#### Data records:
----

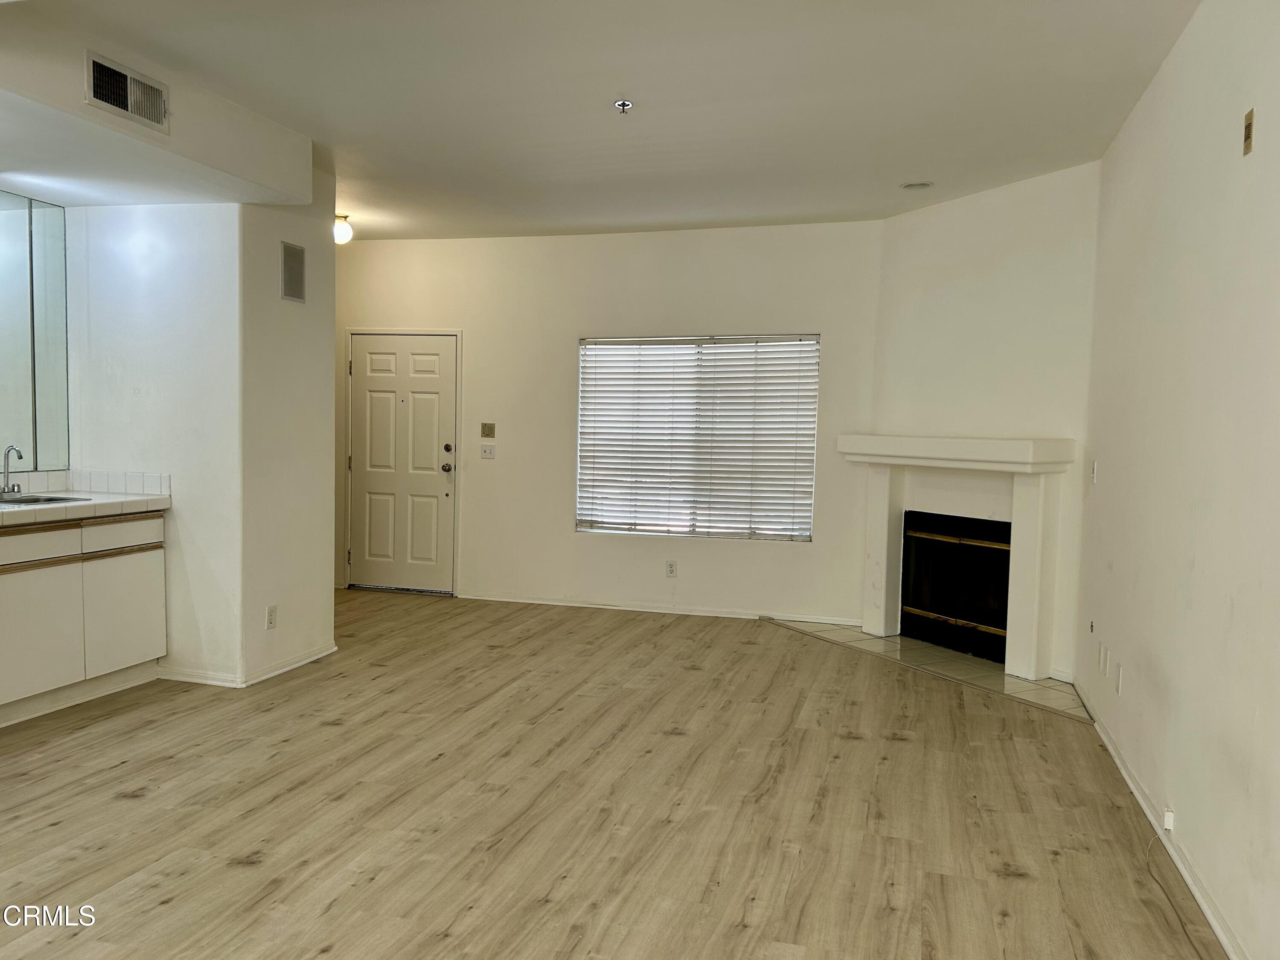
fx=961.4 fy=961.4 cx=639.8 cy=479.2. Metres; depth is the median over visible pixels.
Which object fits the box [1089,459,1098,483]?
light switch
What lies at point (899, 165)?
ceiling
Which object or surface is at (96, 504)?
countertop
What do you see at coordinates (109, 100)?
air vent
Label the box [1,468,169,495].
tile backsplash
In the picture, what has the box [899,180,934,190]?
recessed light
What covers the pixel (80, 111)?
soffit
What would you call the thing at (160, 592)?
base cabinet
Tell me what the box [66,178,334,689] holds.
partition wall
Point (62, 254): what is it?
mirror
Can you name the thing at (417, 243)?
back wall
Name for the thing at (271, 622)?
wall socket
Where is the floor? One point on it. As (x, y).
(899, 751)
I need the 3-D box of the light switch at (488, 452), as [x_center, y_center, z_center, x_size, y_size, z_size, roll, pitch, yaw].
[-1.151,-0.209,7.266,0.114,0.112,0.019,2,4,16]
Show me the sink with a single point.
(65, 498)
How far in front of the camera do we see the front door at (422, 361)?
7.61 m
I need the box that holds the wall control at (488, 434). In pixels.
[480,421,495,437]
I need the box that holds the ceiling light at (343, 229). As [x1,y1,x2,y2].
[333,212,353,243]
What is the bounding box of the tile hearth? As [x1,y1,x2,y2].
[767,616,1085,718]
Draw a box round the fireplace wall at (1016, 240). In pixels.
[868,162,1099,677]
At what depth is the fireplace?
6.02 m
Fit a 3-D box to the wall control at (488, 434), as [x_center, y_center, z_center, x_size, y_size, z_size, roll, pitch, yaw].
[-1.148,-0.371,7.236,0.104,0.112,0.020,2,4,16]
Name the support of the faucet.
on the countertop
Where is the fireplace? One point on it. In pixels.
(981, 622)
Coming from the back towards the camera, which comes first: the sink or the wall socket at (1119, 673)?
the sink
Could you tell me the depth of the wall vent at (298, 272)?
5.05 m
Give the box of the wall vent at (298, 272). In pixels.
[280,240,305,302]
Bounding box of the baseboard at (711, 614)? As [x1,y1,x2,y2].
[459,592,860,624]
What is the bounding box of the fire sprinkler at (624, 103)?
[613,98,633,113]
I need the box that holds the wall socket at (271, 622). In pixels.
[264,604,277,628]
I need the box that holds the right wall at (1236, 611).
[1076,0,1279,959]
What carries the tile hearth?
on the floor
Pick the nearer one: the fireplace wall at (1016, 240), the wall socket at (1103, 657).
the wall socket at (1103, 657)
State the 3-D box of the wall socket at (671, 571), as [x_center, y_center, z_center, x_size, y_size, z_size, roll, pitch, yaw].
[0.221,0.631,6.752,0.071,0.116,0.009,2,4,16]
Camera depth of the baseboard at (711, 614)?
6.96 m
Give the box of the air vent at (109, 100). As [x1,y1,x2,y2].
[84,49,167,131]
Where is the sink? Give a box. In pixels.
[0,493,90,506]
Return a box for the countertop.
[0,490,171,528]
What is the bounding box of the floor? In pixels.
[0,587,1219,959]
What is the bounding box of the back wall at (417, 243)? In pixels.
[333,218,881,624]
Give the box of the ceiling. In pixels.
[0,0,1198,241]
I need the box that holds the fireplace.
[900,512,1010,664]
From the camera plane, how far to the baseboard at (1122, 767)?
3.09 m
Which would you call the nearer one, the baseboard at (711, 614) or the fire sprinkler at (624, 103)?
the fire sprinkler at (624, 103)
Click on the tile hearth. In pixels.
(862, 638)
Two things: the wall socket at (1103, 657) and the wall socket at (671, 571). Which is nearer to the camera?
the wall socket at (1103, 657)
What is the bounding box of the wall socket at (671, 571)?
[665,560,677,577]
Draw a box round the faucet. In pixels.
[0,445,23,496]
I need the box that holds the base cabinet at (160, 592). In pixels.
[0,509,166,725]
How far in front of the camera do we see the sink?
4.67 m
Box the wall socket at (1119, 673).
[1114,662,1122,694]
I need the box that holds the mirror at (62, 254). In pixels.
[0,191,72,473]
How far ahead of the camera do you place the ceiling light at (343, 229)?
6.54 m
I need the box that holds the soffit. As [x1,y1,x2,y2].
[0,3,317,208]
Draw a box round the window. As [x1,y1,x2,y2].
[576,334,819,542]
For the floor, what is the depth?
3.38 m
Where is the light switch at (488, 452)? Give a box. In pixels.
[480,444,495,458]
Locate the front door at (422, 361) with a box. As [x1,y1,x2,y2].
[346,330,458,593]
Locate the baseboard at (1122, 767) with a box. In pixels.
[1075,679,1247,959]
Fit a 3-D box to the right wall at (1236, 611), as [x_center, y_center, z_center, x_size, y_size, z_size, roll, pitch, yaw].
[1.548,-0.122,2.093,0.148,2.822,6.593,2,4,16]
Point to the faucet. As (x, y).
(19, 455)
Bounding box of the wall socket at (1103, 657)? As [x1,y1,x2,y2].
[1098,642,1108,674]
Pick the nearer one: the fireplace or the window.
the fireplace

----

#### Exercise directions:
You are asked to output the records precisely as they appear, minus any pictures.

#### Output for this exercise:
fx=961.4 fy=961.4 cx=639.8 cy=479.2. Metres; depth is the median over visible pixels.
Which object fits the box [1089,459,1098,483]?
light switch
What lies at point (899, 165)?
ceiling
Which object or surface is at (96, 504)?
countertop
What do you see at coordinates (109, 100)?
air vent
Label the box [1,468,169,495].
tile backsplash
In the picture, what has the box [899,180,934,190]?
recessed light
What covers the pixel (80, 111)?
soffit
What would you call the thing at (160, 592)?
base cabinet
Tell me what the box [66,178,334,689] holds.
partition wall
Point (62, 254): what is it?
mirror
Can you name the thing at (417, 243)?
back wall
Name for the thing at (271, 622)?
wall socket
Where is the floor? One point on it. As (x, y).
(899, 751)
I need the 3-D box of the light switch at (488, 452), as [x_center, y_center, z_center, x_size, y_size, z_size, roll, pitch, yaw].
[-1.151,-0.209,7.266,0.114,0.112,0.019,2,4,16]
Show me the sink with a single point.
(65, 498)
How far in front of the camera do we see the front door at (422, 361)?
7.61 m
I need the box that holds the wall control at (488, 434). In pixels.
[480,421,495,437]
I need the box that holds the ceiling light at (343, 229). As [x1,y1,x2,y2].
[333,212,353,243]
What is the bounding box of the tile hearth? As [x1,y1,x2,y2].
[767,616,1085,718]
Draw a box round the fireplace wall at (1016, 240). In pixels.
[868,162,1099,677]
At what depth is the fireplace?
6.02 m
Fit a 3-D box to the wall control at (488, 434), as [x_center, y_center, z_center, x_size, y_size, z_size, roll, pitch, yaw].
[-1.148,-0.371,7.236,0.104,0.112,0.020,2,4,16]
Name the support of the faucet.
on the countertop
Where is the fireplace? One point on it. In pixels.
(981, 622)
Coming from the back towards the camera, which comes first: the sink or the wall socket at (1119, 673)?
the sink
Could you tell me the depth of the wall vent at (298, 272)?
5.05 m
Give the box of the wall vent at (298, 272). In pixels.
[280,240,305,302]
Bounding box of the baseboard at (711, 614)? As [x1,y1,x2,y2].
[459,592,860,624]
What is the bounding box of the fire sprinkler at (624, 103)?
[613,98,633,113]
I need the box that holds the wall socket at (271, 622). In pixels.
[264,604,277,628]
I need the box that holds the right wall at (1236, 611).
[1076,0,1279,959]
What carries the tile hearth?
on the floor
Pick the nearer one: the fireplace wall at (1016, 240), the wall socket at (1103, 657).
the wall socket at (1103, 657)
State the 3-D box of the wall socket at (671, 571), as [x_center, y_center, z_center, x_size, y_size, z_size, roll, pitch, yaw].
[0.221,0.631,6.752,0.071,0.116,0.009,2,4,16]
Camera depth of the baseboard at (711, 614)?
6.96 m
Give the box of the air vent at (109, 100). As [x1,y1,x2,y2].
[84,49,167,131]
Where is the sink? Give a box. In pixels.
[0,493,90,506]
Return a box for the countertop.
[0,490,171,528]
What is the bounding box of the floor? In pixels.
[0,587,1219,959]
What is the bounding box of the back wall at (417, 243)? In pixels.
[333,218,881,624]
Give the box of the ceiling. In pixels.
[0,0,1198,241]
I need the box that holds the fireplace.
[900,512,1010,664]
From the camera plane, how far to the baseboard at (1122, 767)?
3.09 m
Which would you call the nearer one, the baseboard at (711, 614) or the fire sprinkler at (624, 103)?
the fire sprinkler at (624, 103)
Click on the tile hearth. In pixels.
(862, 638)
Two things: the wall socket at (1103, 657) and the wall socket at (671, 571). Which is nearer to the camera?
the wall socket at (1103, 657)
What is the bounding box of the wall socket at (671, 571)?
[665,560,677,577]
Draw a box round the faucet. In pixels.
[0,445,23,496]
I need the box that holds the base cabinet at (160, 592). In pixels.
[0,509,166,725]
How far in front of the camera do we see the sink?
4.67 m
Box the wall socket at (1119, 673).
[1114,662,1122,694]
I need the box that holds the mirror at (62, 254). In pixels.
[0,191,72,473]
How far ahead of the camera do you place the ceiling light at (343, 229)?
6.54 m
I need the box that holds the soffit. As [x1,y1,x2,y2].
[0,3,317,208]
Draw a box round the window. As [x1,y1,x2,y2].
[576,334,819,542]
For the floor, what is the depth?
3.38 m
Where is the light switch at (488, 452)? Give a box. In pixels.
[480,444,495,458]
Locate the front door at (422, 361) with a box. As [x1,y1,x2,y2].
[346,330,458,593]
Locate the baseboard at (1122, 767) with a box. In pixels.
[1075,679,1247,959]
Fit a 3-D box to the right wall at (1236, 611), as [x_center, y_center, z_center, x_size, y_size, z_size, roll, pitch, yaw].
[1.548,-0.122,2.093,0.148,2.822,6.593,2,4,16]
Point to the faucet. As (x, y).
(19, 455)
Bounding box of the wall socket at (1103, 657)? As [x1,y1,x2,y2].
[1098,642,1108,674]
Pick the nearer one: the fireplace or the window.
the fireplace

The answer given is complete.